Our understanding is that most documents will be made available on the Monitor’s website. Here is a link to that page.

Q: What about suing the Board? They have insurance, no?

According to the court order, no action may be taken during the restructuring period (now to April 30th).

Q: Is it time to think about downsizing the administrative behemoth we currently have? I remember a time when LU had only 2 VPs. Growth there, along with their offices and staff, have made us very top heavy.

Yes. We agree.

VII. PROVINCIAL GOVERNMENT

Q: Is blaming the government the best strategy? For the most part, we deal with the same provincial parameters as every other Ontario university. Is attacking the government the best course of action? Should we not be focusing on the mismanagement by the Board and Sr. Administrators?

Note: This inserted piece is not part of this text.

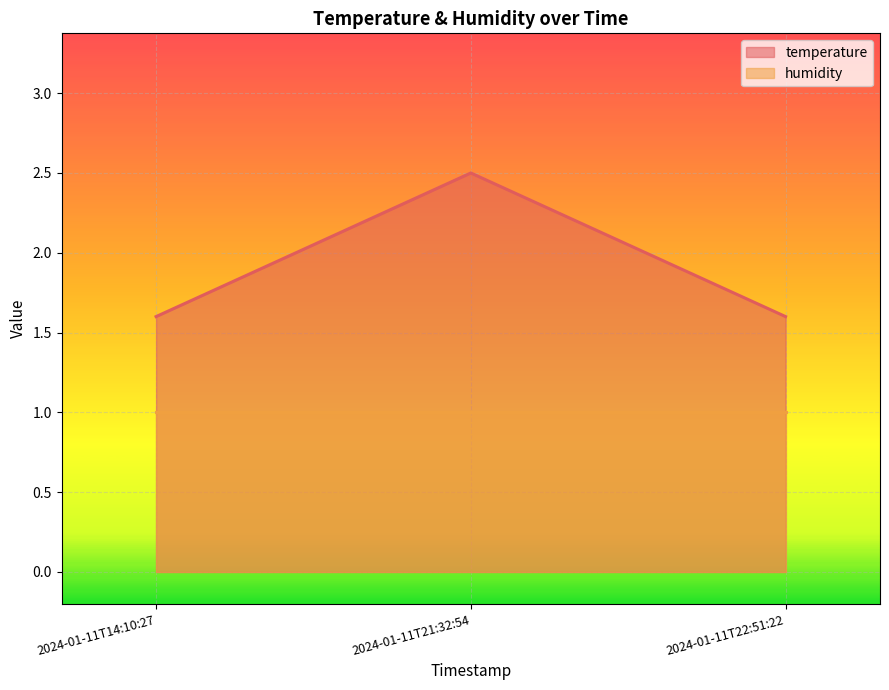

Reading right to left, list all the values displayed in this chart.

2024-01-11T22:51:22=1.6	2024-01-11T21:32:54=2.5	2024-01-11T14:10:27=1.6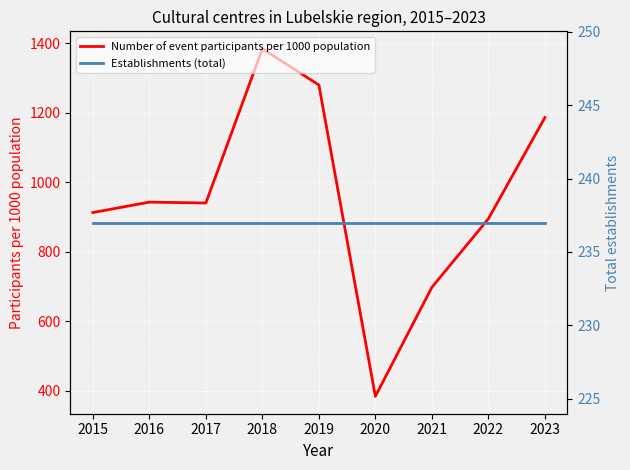

Reading right to left, extract all data points from this chart.

Number of event participants per 1000 population: 2023=1185.9	2022=894.5	2021=697.3	2020=383.4	2019=1279.7	2018=1384.1	2017=940.0	2016=942.5	2015=912.5
Establishments (total): 2023=237.0	2022=237.0	2021=237.0	2020=237.0	2019=237.0	2018=237.0	2017=237.0	2016=237.0	2015=237.0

At this stage probably not. It is unclear what the government knew and when it knew it.

Q: Why would the government give more money to an incompetent fiscal management team?

We have been pushing for collegial governance and financial transparency for many years. This is the result of decision-making behind closed doors.

Q: Is the government considered a stakeholder/creditor in any way, and can they be held responsible and forced to concede financial contribution to the plan?

No, not unless contributions from them took the form of loans to the institution.

VIII. STUDENTS

Q: What are Laurentian’s obligations to students who are in mid-stream or close to graduation (especially graduate students)?

We will continue to support our students and continue to do our jobs – we will teach and mentor our students, because they are our primary focus. The administration is equally committed to maintaining its obligations to students. It is our view that Senate continues to operate and can
oversee some of these requirements. Faculty have access to that process to make necessary amendments to assist the students. This was recently achieved with the closure of programs at Thorneloe.

Q: Will this initiation of insolvency not ensure a drop in future enrollment? Who would want to apply to a university in such a dire financial condition with tenuous programs?

That may well be a logical outcome.

Q: Some students are not in a position to transfer to another institution without a restart. How can we make sure they’re protected?

Frankly, we are unsure that we can. We can certainly advocate for our students to the best of our ability.

Q: What do we tell our students?

We should assure students that this (winter) semester is safe – they’ll be able to complete it as expected, and student interests will be protected.

IX. RESEARCH GRANTS

Q: Do you know what is happening with our research grants and other funding? Were they spent with all the rest? Will the University have to honour them?

We don’t know at this time, but we will be seeking answers, and will pursue the university on this matter.

Q: Can we still pursue external grant funding, or does that require that the University be solvent?

This is unknown at the time, nor is it known whether faulty universities are now eligible for some grants under the conditions of various granting agencies. Our understanding is that members’ eligibility to grants has not be impacted but Laurentian University can no longer hold the grants.
Our hope is that the Monitor will assist in finding alternate solutions in order to minimize the impact on Faculty.

Q: If research funds have been misallocated, does that mean that the Tri-Council funders have legal recourse?

Yes, they would be considered creditors and have been served with the notice of motion.

This communication is a privileged and confidential communication between LUFA and its members for the purposes of LUFA reporting to its members as part of fulfilling its obligations to its members under the Labour Relations Act as their exclusive bargaining agent. This communication is not to be shared with any person who is not a member of LUFA without the express consent of LUFA’s President or Chief Steward.